Measures proposed by the commission include taking the US to the World Trade Organization (WTO) and tariffs on a wide range of US products.

Officials and leaders in Brussels were still in the dark on Friday over what exactly Trump would like to talk about in order to prolong the exemptions after 1 May.

But leaders ruled out any bilateral trade negotiation with the US other than to adress the problem of overcapacities on the global steel and aluminium markets and other global trade issues.

Entering such talks would be "a spiral where we would all lose," German chancellor Angela Merkel warned.



French president Emmanuel Macron was more blunt.

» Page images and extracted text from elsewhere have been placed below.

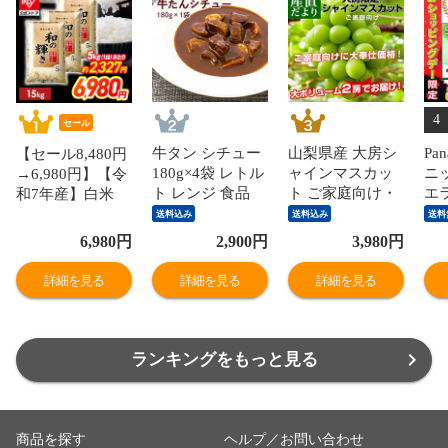
4
セール
牛タン シチュー
山梨県産 大房シ
Pa
【セール8,480円
180g×4袋 レトル
ャインマスカッ
ニッ
→6,980円】【令
ト レンジ 食品
ト ご家庭向け・
エラ
和7年産】白米
全国送料無料 ネ
赤秀品 1.1キロか
レビ
和の輝き ブレン
送料込み
送料込み
送料
コポス カネタ●
ら1.2キロ前後
W90
ド米 15kg 密封新
6,980
円
2,900
円
3,980
円
牛たんシチュー
（2房）送料無料
You
鮮パック 脱酸素
180g×4袋●k-03
ぶどう ブドウ 種
【
剤入り 米 お米
詳細を見る
詳細を見る
詳細を見る
なしぶどう 葡萄
な
低温製法米 アイ
※クール便
［
リスオーヤマ [食
TV
品]
ランキングをもっと見る
商品を探す
ヘルプ／お問い合わせ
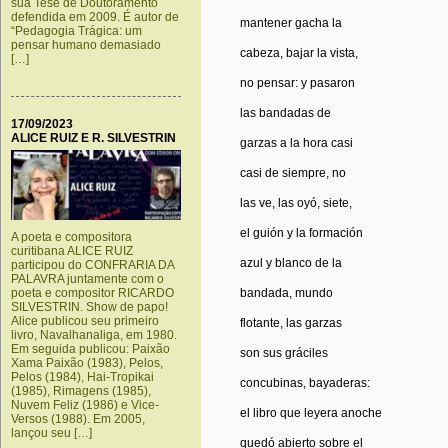
sua Tese de Doutoramento
defendida em 2009. É autor de
mantener gacha la
“Pedagogia Trágica: um
pensar humano demasiado
cabeza, bajar la vista,
[…]
no pensar: y pasaron
las bandadas de
17/09/2023
ALICE RUIZ E R. SILVESTRIN
garzas a la hora casi
casi de siempre, no
las ve, las oyó, siete,
el guión y la formación
A poeta e compositora
curitibana ALICE RUIZ
azul y blanco de la
participou do CONFRARIA DA
PALAVRA juntamente com o
bandada, mundo
poeta e compositor RICARDO
SILVESTRIN. Show de papo!
Alice publicou seu primeiro
flotante, las garzas
livro, Navalhanaliga, em 1980.
Em seguida publicou: Paixão
son sus gráciles
Xama Paixão (1983), Pelos,
Pelos (1984), Hai-Tropikai
concubinas, bayaderas:
(1985), Rimagens (1985),
Nuvem Feliz (1986) e Vice-
el libro que leyera anoche
Versos (1988). Em 2005,
lançou seu […]
quedó abierto sobre el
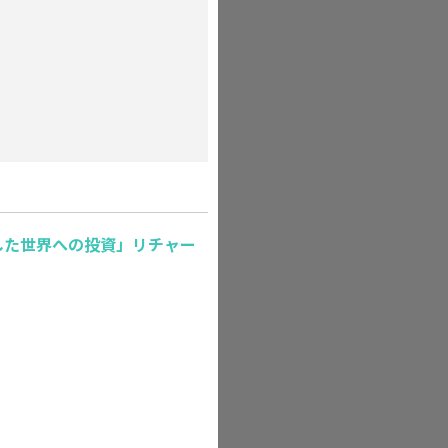
した世界への投資」リチャー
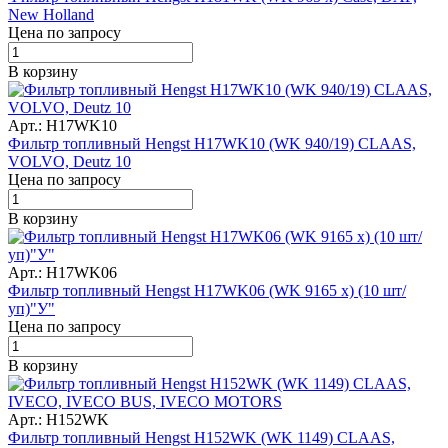
New Holland
Цена по запросу
В корзину
Арт.: H17WK10
Фильтр топливный Hengst H17WK10 (WK 940/19) CLAAS,
VOLVO, Deutz 10
Цена по запросу
В корзину
Арт.: H17WK06
Фильтр топливный Hengst H17WK06 (WK 9165 x) (10 шт/
уп)"У"
Цена по запросу
В корзину
Арт.: H152WK
Фильтр топливный Hengst H152WK (WK 1149) CLAAS,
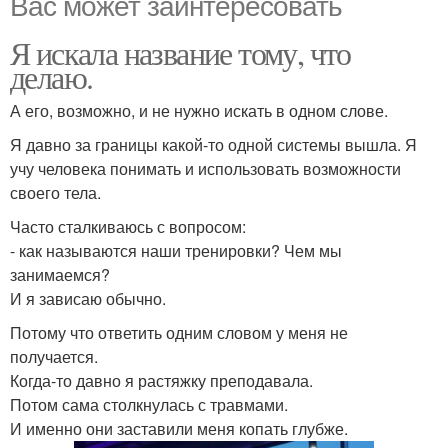
Вас может заинтересовать
Я искала название тому, что
делаю.
А его, возможно, и не нужно искать в одном слове.
Я давно за границы какой-то одной системы вышла. Я
учу человека понимать и использовать возможности
своего тела.
Часто сталкиваюсь с вопросом:
- как называются наши тренировки? Чем мы
занимаемся?
И я зависаю обычно.
Потому что ответить одним словом у меня не
получается.
Когда-то давно я растяжку преподавала.
Потом сама столкнулась с травмами.
И именно они заставили меня копать глубже.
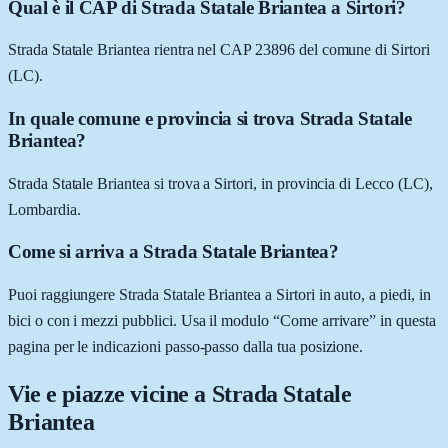
Qual è il CAP di Strada Statale Briantea a Sirtori?
Strada Statale Briantea rientra nel CAP 23896 del comune di Sirtori
(LC).
In quale comune e provincia si trova Strada Statale
Briantea?
Strada Statale Briantea si trova a Sirtori, in provincia di Lecco (LC),
Lombardia.
Come si arriva a Strada Statale Briantea?
Puoi raggiungere Strada Statale Briantea a Sirtori in auto, a piedi, in
bici o con i mezzi pubblici. Usa il modulo “Come arrivare” in questa
pagina per le indicazioni passo-passo dalla tua posizione.
Vie e piazze vicine a
Strada Statale
Briantea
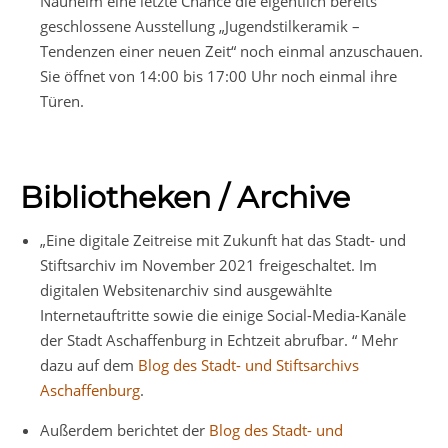
Nauheim eine letzte Chance die eigentlich bereits
geschlossene Ausstellung „Jugendstilkeramik –
Tendenzen einer neuen Zeit“ noch einmal anzuschauen.
Sie öffnet von 14:00 bis 17:00 Uhr noch einmal ihre
Türen.
Bibliotheken / Archive
„Eine digitale Zeitreise mit Zukunft hat das Stadt- und
Stiftsarchiv im November 2021 freigeschaltet. Im
digitalen Websitenarchiv sind ausgewählte
Internetauftritte sowie die einige Social-Media-Kanäle
der Stadt Aschaffenburg in Echtzeit abrufbar. “ Mehr
dazu auf dem
Blog des Stadt- und Stiftsarchivs
Aschaffenburg
.
Außerdem berichtet der
Blog des Stadt- und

"We talk about everything out of principle with a friendly country that respects the rules of the WTO," he said, adding: "We don't talk about anything out of principle with a gun to our head."

Macron said that the EU would be "willing to discuss all issues" if the US abided by the WTO rules, but insisted that the EU would show "no weakness in any sector, towards any country" under the present circumstances.

EU leaders insisted on the need to maintain a dialogue with the US administration, but not within the 1 May deadline imposed by Trump.

European Commission president Jean-Claude Juncker argued that the date was "not realistic, given the broad issues we have to discuss."

EU trade commissioner Cecilia Malmstrom, the bloc's negotiator in the name of the 28 member states, said in a series of tweet that she was "look[ing] forward to pursuing a dialogue with the US", while also rejecting "artificial deadlines."

In Washington earlier this week, Malmstrom agreed with her US counterpart Robert Lighthizer to set up a working group to talk about "issues of common interest". But the format and the issues that would be on the table have not been agreed yet.

"We need to start as soon as possible," an EU source told EUobserver.